Auto insurance risk shows slight increase after a series of quarterly declines


TransUnion’s Index for Auto Insurance Risk showed a marginal increase of about 0.03% by the end of September 2011. After having experienced a series of declines in the last four quarters, the index registered at 98.85, which is 3 basis points more than the second quarter of 2011, and thirty one basis points lesser than last year around the same time. It is also seventy three basis points lesser than the second quarter results of 2009.

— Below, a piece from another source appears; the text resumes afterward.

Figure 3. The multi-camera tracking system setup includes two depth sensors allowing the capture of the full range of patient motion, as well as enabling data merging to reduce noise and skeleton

Chet Wiermanski, global chief scientist from TransUnion has stated that the auto insurance risk is now transitioning towards a period of higher risk, going by the Auto Insurance Risk Index in each state. Wiermanski also added that though the 0.03% increase in the risk index may seem minor at the national level, at least 34 states had experienced an increase during the last quarter. This is quite significant and suggests that there are some fundamental changes in the levels of auto insurance risk that is taking shape.

During the second quarter of 2011, almost every state other than Vermont witnessed a decline in the risk index. At least 47 states along with DC, witnessed a decrease, year after year, while Oregon had the highest decline of fifty five basis points. The second is New York with a drop of fifty four basis points followed by Montana with a drop of fifty basis points.

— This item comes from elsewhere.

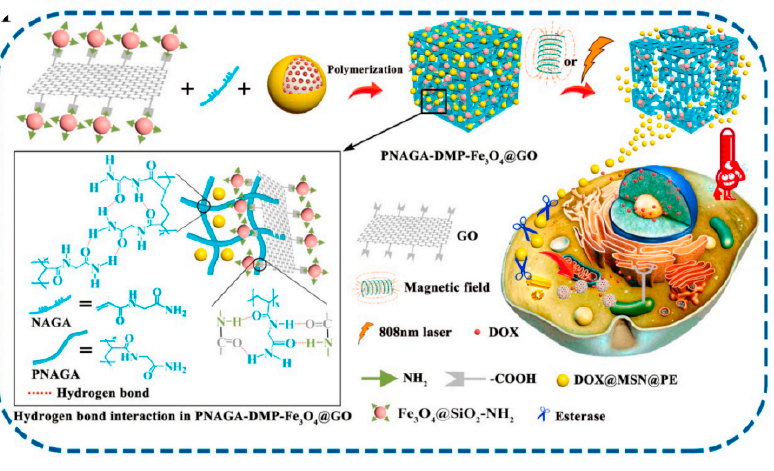
Figure 5. Composite hydrogels for tumor therapy [116].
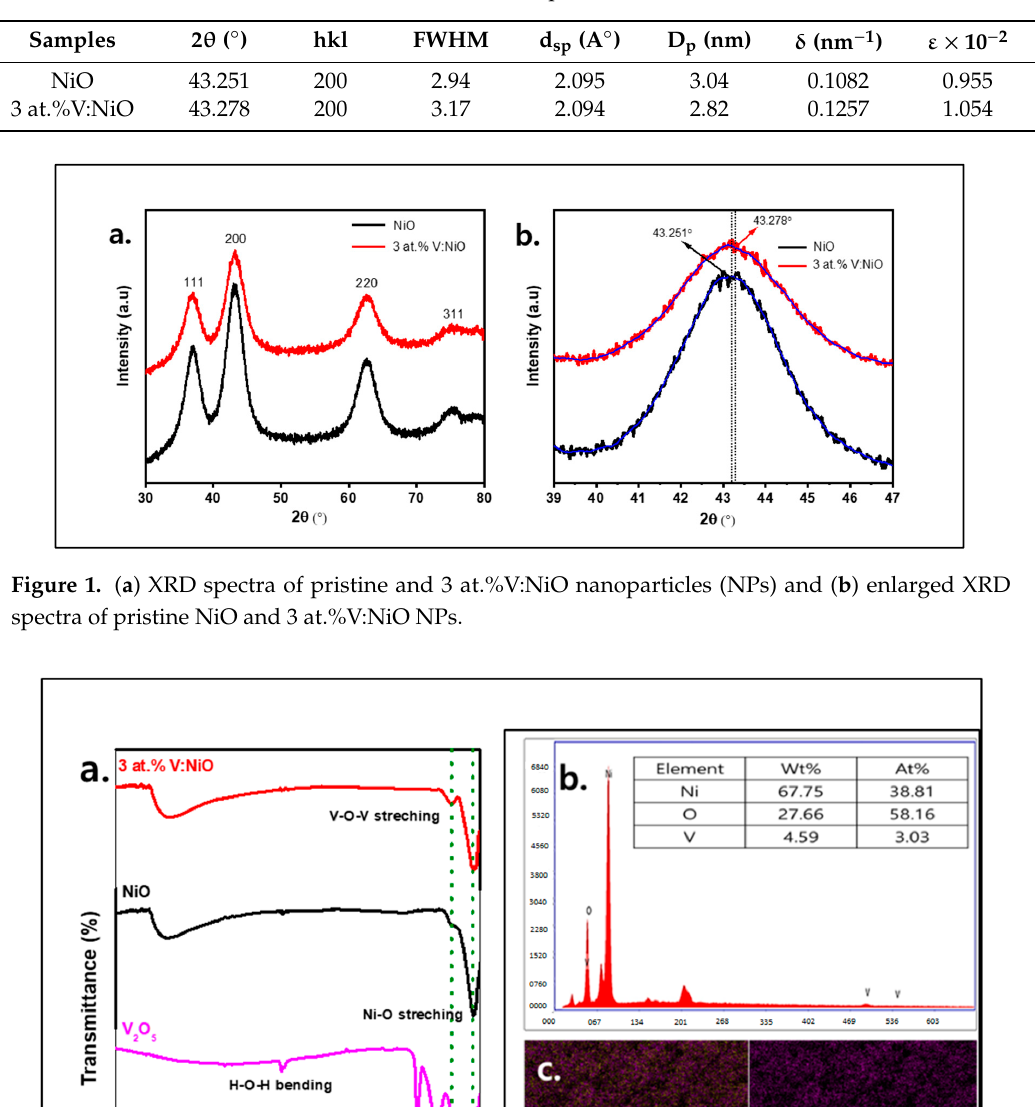
Table 1. Measured values of structural parameters for NiO and V:NiO.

This Auto Insurance Risk Index has been designed as a risk barometer and is designed to predict the loss ratio for insurance in the market segments all over the nation. Some of the main factors in the risk index include TransUnion’s insurance risk models that are impacted by the length as well as the stability of credit performance. The risk index helps in comparing risk levels across various demographic segments and geographic locations. A state which has a risk index of 110 will have an extra 10% risk, when compared to a state with a risk index of 100.

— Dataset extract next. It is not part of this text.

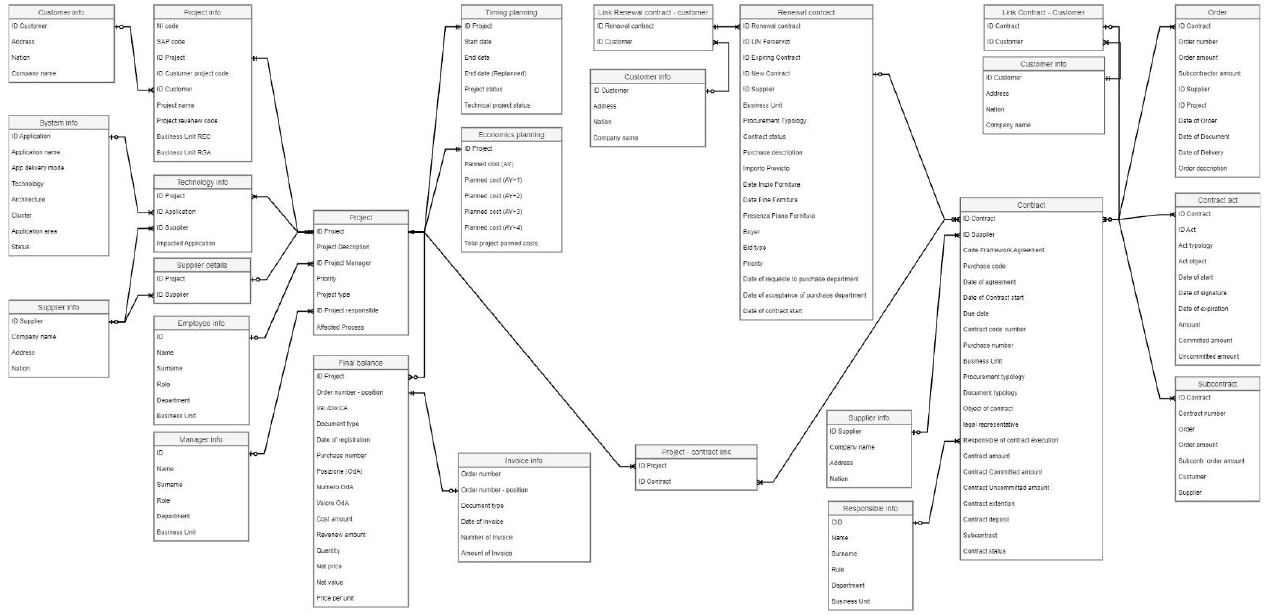
Figure 4. ER diagram data model design using the crow’s foot notation. The open - source software used for the model design was draw.io (tables’ elements name were manipulated and de-identified in order not to reveal the intellectual property of the units involved).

Kelley Buchanan, executive Vice President, TransUnion’s insurance business unit has stated that the fall in the Auto Insurance Risk Index had actually been decelerating prior to this quarter, showing a rebound in this sector, since consumers had started replacing the aging automobiles. Since the newer fleet of automobiles is relatively expensive to repair, low-loss ratios may soon disappear and auto insurance carriers will have to face this reality as consumers are replacing their older vehicles with new ones.